Saturday, February 29, 2020

1980 Toyota Tercel - New Think




This...is a 1980 Toyota Tercel. How I disdained it when it was new. I was hooked on bigger-is-better, over-styled, rumbling V-8 powered, two-ton plus gas guzzlers. Eight, nine, ten miles per gallon? This is America, kid, and that's the way we do things here. Well, honestly, that sentiment was fine until I started driving and realized how difficult the big domestics were to handle and how expensive filling up a twenty plus gallon gas tank was on a car that couldn't go much more than two hundred miles on a fill up. I also had no idea how utterly frustrating constant break downs could be. I had so much to learn. Oh, so much.


Hard to believe but prior to 1980 Toyota did not sell a front-wheel-drive automobile in the United States. Honda, Subaru and even Datsun (Nissan) did but Toyota? No. And when they finally did come out with a front driver in 1980, they did it differently than anyone else.
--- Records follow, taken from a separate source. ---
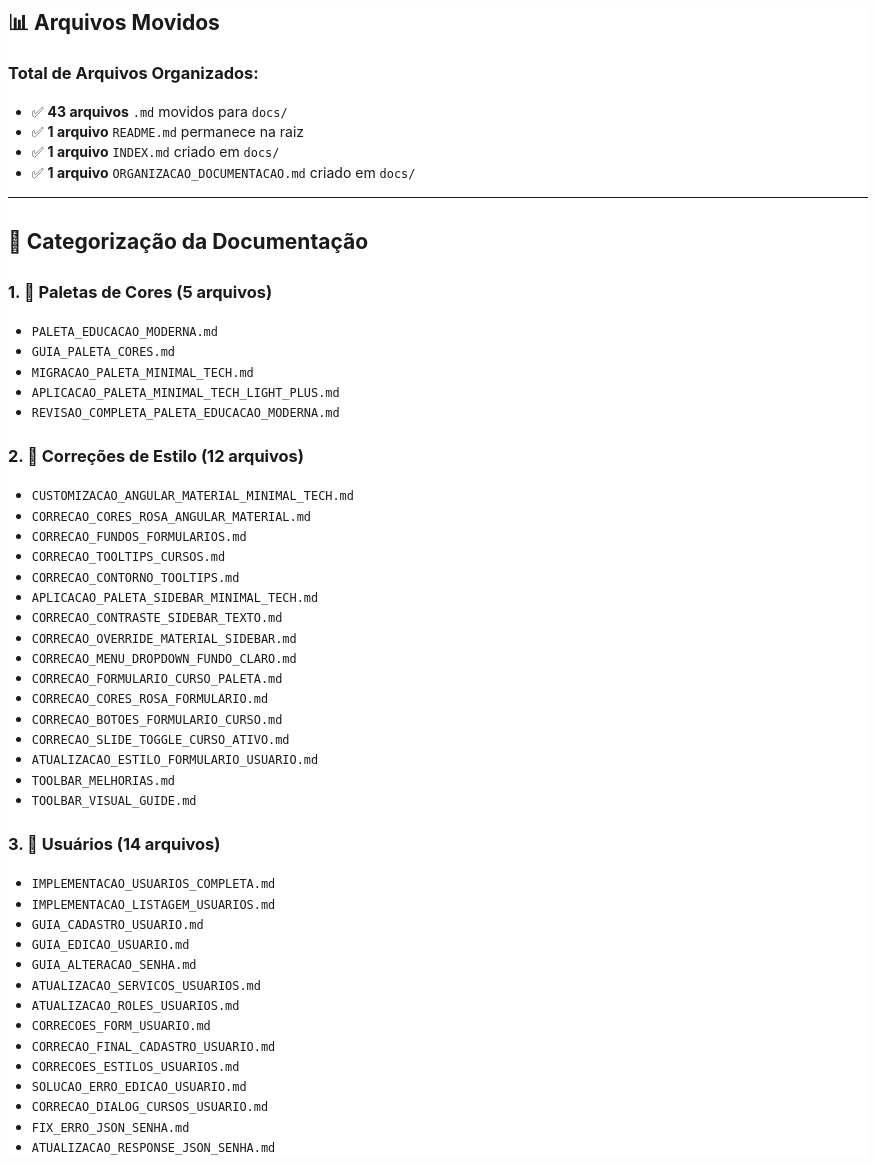 
## 📊 Arquivos Movidos

### **Total de Arquivos Organizados:**
- ✅ **43 arquivos** `.md` movidos para `docs/`
- ✅ **1 arquivo** `README.md` permanece na raiz
- ✅ **1 arquivo** `INDEX.md` criado em `docs/`
- ✅ **1 arquivo** `ORGANIZACAO_DOCUMENTACAO.md` criado em `docs/`

---

## 📂 Categorização da Documentação

### **1. 🎨 Paletas de Cores (5 arquivos)**
- `PALETA_EDUCACAO_MODERNA.md`
- `GUIA_PALETA_CORES.md`
- `MIGRACAO_PALETA_MINIMAL_TECH.md`
- `APLICACAO_PALETA_MINIMAL_TECH_LIGHT_PLUS.md`
- `REVISAO_COMPLETA_PALETA_EDUCACAO_MODERNA.md`

### **2. 🔧 Correções de Estilo (12 arquivos)**
- `CUSTOMIZACAO_ANGULAR_MATERIAL_MINIMAL_TECH.md`
- `CORRECAO_CORES_ROSA_ANGULAR_MATERIAL.md`
- `CORRECAO_FUNDOS_FORMULARIOS.md`
- `CORRECAO_TOOLTIPS_CURSOS.md`
- `CORRECAO_CONTORNO_TOOLTIPS.md`
- `APLICACAO_PALETA_SIDEBAR_MINIMAL_TECH.md`
- `CORRECAO_CONTRASTE_SIDEBAR_TEXTO.md`
- `CORRECAO_OVERRIDE_MATERIAL_SIDEBAR.md`
- `CORRECAO_MENU_DROPDOWN_FUNDO_CLARO.md`
- `CORRECAO_FORMULARIO_CURSO_PALETA.md`
- `CORRECAO_CORES_ROSA_FORMULARIO.md`
- `CORRECAO_BOTOES_FORMULARIO_CURSO.md`
- `CORRECAO_SLIDE_TOGGLE_CURSO_ATIVO.md`
- `ATUALIZACAO_ESTILO_FORMULARIO_USUARIO.md`
- `TOOLBAR_MELHORIAS.md`
- `TOOLBAR_VISUAL_GUIDE.md`

### **3. 👥 Usuários (14 arquivos)**
- `IMPLEMENTACAO_USUARIOS_COMPLETA.md`
- `IMPLEMENTACAO_LISTAGEM_USUARIOS.md`
- `GUIA_CADASTRO_USUARIO.md`
- `GUIA_EDICAO_USUARIO.md`
- `GUIA_ALTERACAO_SENHA.md`
- `ATUALIZACAO_SERVICOS_USUARIOS.md`
- `ATUALIZACAO_ROLES_USUARIOS.md`
- `CORRECOES_FORM_USUARIO.md`
- `CORRECAO_FINAL_CADASTRO_USUARIO.md`
- `CORRECOES_ESTILOS_USUARIOS.md`
- `SOLUCAO_ERRO_EDICAO_USUARIO.md`
- `CORRECAO_DIALOG_CURSOS_USUARIO.md`
- `FIX_ERRO_JSON_SENHA.md`
- `ATUALIZACAO_RESPONSE_JSON_SENHA.md`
Well, different than the other Japanese makes.


While having an interior just as space efficient as the others, Toyota eschewed the growing conventional sentiment of driving the front wheels via a transverse mounted engine and unequal length "half-shafts". It may have looked like a rear wheel driver from inside the engine room but our Tercel has a power train with more in common with a then current Cadillac Eldorado and it's "unitized power package" than a Honda Accord or Datsun 310.
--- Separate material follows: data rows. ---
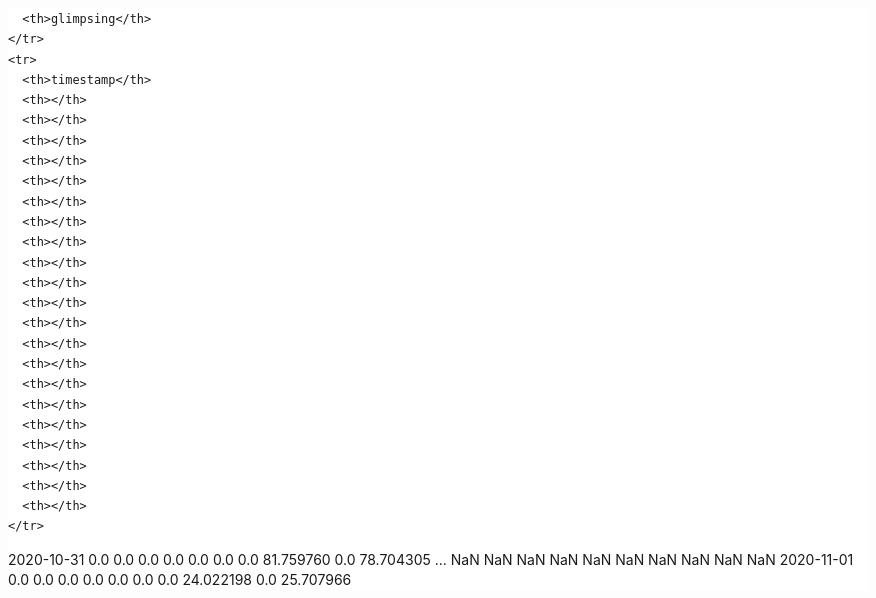       <th>glimpsing</th>
    </tr>
    <tr>
      <th>timestamp</th>
      <th></th>
      <th></th>
      <th></th>
      <th></th>
      <th></th>
      <th></th>
      <th></th>
      <th></th>
      <th></th>
      <th></th>
      <th></th>
      <th></th>
      <th></th>
      <th></th>
      <th></th>
      <th></th>
      <th></th>
      <th></th>
      <th></th>
      <th></th>
      <th></th>
    </tr>
  </thead>
  <tbody>
    <tr>
      <th>2020-10-31</th>
      <td>0.0</td>
      <td>0.0</td>
      <td>0.0</td>
      <td>0.0</td>
      <td>0.0</td>
      <td>0.0</td>
      <td>0.0</td>
      <td>81.759760</td>
      <td>0.0</td>
      <td>78.704305</td>
      <td>...</td>
      <td>NaN</td>
      <td>NaN</td>
      <td>NaN</td>
      <td>NaN</td>
      <td>NaN</td>
      <td>NaN</td>
      <td>NaN</td>
      <td>NaN</td>
      <td>NaN</td>
      <td>NaN</td>
    </tr>
    <tr>
      <th>2020-11-01</th>
      <td>0.0</td>
      <td>0.0</td>
      <td>0.0</td>
      <td>0.0</td>
      <td>0.0</td>
      <td>0.0</td>
      <td>0.0</td>
      <td>24.022198</td>
      <td>0.0</td>
      <td>25.707966</td>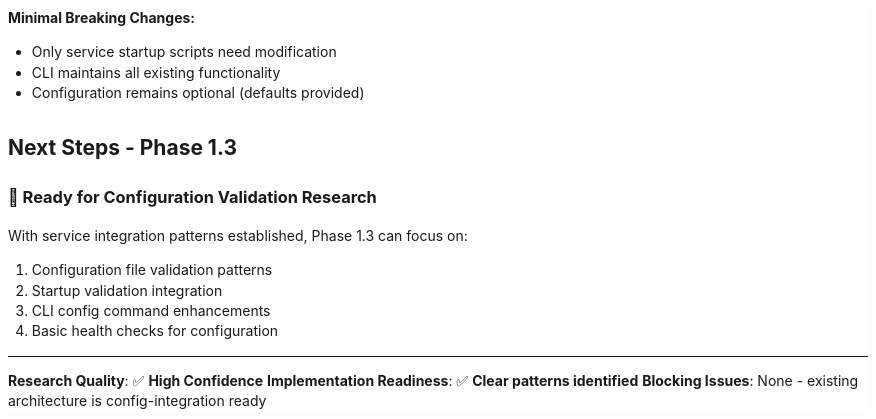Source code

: **Minimal Breaking Changes:**
- Only service startup scripts need modification
- CLI maintains all existing functionality
- Configuration remains optional (defaults provided)

## Next Steps - Phase 1.3

### 🔄 Ready for Configuration Validation Research
With service integration patterns established, Phase 1.3 can focus on:
1. Configuration file validation patterns
2. Startup validation integration
3. CLI config command enhancements
4. Basic health checks for configuration

---

**Research Quality**: ✅ **High Confidence**
**Implementation Readiness**: ✅ **Clear patterns identified**
**Blocking Issues**: None - existing architecture is config-integration ready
Unless we're able to pin down a Toyota engineer who helped design this power train, we'll never know for sure why they went longitudinal with the mounting of Tercel's engine. One could surmise it was a safer engineering bet than going "all-in" with an all new trans-mounted design. Toyota was then as they are now, a very conservative company and slow to adapt "new-think". Thing is, while they've always been slow to move, they're always moving forward. And a benefit to this engine mounting was in for 1983, when they rolled out an all wheel drive model, all they had to do was throw on a drive shaft out the back of the transmission. As if it things like that were ever that simple.
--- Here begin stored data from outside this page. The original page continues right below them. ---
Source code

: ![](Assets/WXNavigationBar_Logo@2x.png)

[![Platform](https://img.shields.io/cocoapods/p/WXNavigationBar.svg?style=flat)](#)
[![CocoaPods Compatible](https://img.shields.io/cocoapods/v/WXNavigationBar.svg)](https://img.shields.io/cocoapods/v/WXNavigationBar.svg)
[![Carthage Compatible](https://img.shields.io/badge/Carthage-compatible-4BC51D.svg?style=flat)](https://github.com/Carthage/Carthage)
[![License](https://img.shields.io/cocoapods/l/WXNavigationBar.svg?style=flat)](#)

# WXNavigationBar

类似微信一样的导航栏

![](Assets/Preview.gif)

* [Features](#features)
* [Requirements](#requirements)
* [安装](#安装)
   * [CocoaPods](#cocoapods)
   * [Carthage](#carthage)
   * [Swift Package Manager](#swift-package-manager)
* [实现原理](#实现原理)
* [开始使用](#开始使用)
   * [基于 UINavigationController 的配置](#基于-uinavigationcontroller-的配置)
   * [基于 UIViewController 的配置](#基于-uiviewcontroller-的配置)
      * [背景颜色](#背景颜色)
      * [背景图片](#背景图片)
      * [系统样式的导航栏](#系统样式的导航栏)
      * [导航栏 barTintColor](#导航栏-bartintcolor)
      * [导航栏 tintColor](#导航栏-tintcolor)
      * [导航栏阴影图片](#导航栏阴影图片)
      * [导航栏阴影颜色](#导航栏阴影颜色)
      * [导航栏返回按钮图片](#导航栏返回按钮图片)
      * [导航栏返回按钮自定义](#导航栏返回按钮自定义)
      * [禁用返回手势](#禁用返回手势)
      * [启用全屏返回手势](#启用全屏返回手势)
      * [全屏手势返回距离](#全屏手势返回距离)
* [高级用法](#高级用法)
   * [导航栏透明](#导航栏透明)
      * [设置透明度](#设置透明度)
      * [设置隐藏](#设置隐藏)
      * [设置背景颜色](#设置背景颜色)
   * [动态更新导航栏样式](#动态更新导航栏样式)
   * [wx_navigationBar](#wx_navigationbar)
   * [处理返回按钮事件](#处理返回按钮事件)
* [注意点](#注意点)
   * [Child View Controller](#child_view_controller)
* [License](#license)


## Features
Toyota was also so concerned that the buying public would be incredulous towards a new model that they festooned "Corolla" on 1980 and 1981 Tercel's so it would appear it was a sub-brand of Corolla. A model that by 1980 had achieved near iconic status in a gas starved America.


Would one of these ever appear in my "Jay Leno" fantasy garage? Oh, hell no. However, if I was to be the curator of an automobile museum, one of these along with an early Civic, Datsun F-10 and Subaru GL most certainly would be as they represent the apex of automotive engineering in the late 1970's and early 1980's.